One of the constants in this film is seeing men at work,
including Pedro, working in the fields, doing temporary construction work, usually
until the money runs out, and then spending days on end looking for more work, even
traveling to nearby towns, but the inevitable reality is he’ll have to look
elsewhere, where the entire cycle starts all over again. The director met Pedro after casting him for
a student film at New York University, learning about the life he left behind
only to struggle to make ends meet in New York, deciding to return to Mexico
with Pedro and make a film about his life, using non-professionals except for
the newborn baby which is his own.
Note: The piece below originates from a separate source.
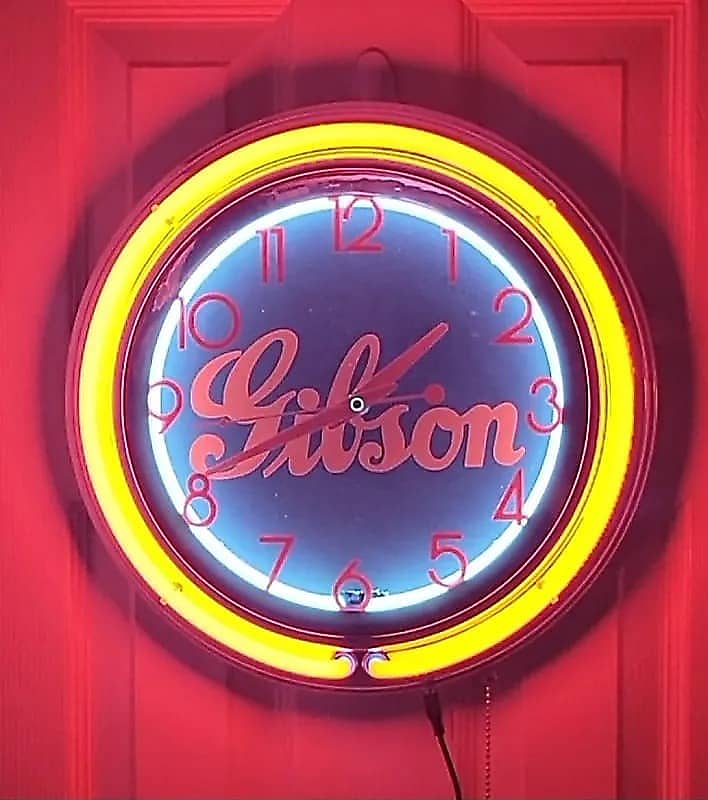
In order to click on white light circle in this screenshot , I will do `click(489, 557)`.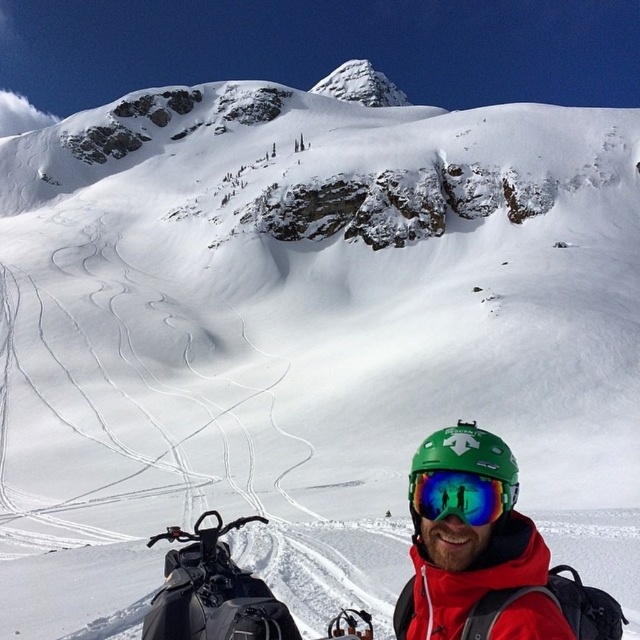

The
final sequence somberly reflects upon this border, almost as a postscript, beautifully
shown with a quiet devastation, as on the surface it looks so peaceful and
tranquil, belying the underlying dangers associated with its history, where the
other side is seen as a promised land, yet so many men die making the attempt,
where families are forced into even more dire circumstances. This is a thoughtful and contemplative film
that omits the devastating effects of the headline grabbing, narco drug trade
wreaking havoc on the murder rate in Mexico, as seen in Miss Bala
(2011), and instead exposes with a delicate simplicity the equally threatening
and potentially ruinous effects of poverty.